The joint campaign of the United Methodist Publishing House and United Methodist Board of Discipleship encourages congregations to see Sunday school as a tool to educate people for faithful living and nurture them on their spiritual journey. “Sunday School: It’s for Life” was introduced at the 2004 General Conference.

Olson and Carol Krau, an executive with the Board of Discipleship, have been attending conferences and gatherings since last May promoting the campaign.

“Sunday school means being in a life-giving relationship with God,” Krau says. “You find abundance in Sunday school. The world is based on never having enough, always feeling limited, but with God there is more than enough.”

On any average Sunday, about 1.6 million people are in Sunday school, Olson says.
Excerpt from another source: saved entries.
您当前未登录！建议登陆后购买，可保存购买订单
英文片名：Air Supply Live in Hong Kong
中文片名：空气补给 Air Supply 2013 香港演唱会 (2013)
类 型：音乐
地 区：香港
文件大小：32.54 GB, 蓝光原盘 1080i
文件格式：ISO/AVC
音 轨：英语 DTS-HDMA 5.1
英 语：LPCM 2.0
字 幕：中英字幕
She describes the campaign as a grass-roots movement to reclaim Sunday school for the power it has.

“Connecting to real life doesn’t necessarily happen when you sit down together, but it won’t happen if you don’t sit down together,” she says.
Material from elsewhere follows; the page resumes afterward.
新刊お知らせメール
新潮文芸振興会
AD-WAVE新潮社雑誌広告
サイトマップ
Sunday school helps people “connect their story with God’s,” Krau says. “It is important to be in a setting where you can have relationships with others.”

Both Olson and Krau admit that Sunday school works well in some places but not others.

Olson cites reasons for Sunday school attendance declining:
• Quality is not consistent from place to place.
• Teachers need help.
• Congregations need more teachers.
• Plans for learning may be haphazard.
• Participants might not make the connection to their daily lives.

“Sunday school won’t maintain itself,” Olson says. “There must be a connection between faith and daily life.

“Wonderful things happen in Sunday school,” she says. “Children hear the love of God; youth ask questions and build relationships with God and each other; adults build relationships and learn to hear God’s call and learn to love God in their daily lives.”

“I don’t know how you know the Bible if you don’t go to Sunday school,” says Mary Lou Pitzer, a member of St. Matthias United Methodist Church in Fredricksburg, Va. She hasn’t missed Sunday school in 51 years.

“In Sunday school you meet people, hear about their families, hear the prayer chains and concerns about the community,” she says. “You just feel a part of God’s work.”

*Gilbert is a United Methodist News Service news writer based in Nashville, Tenn.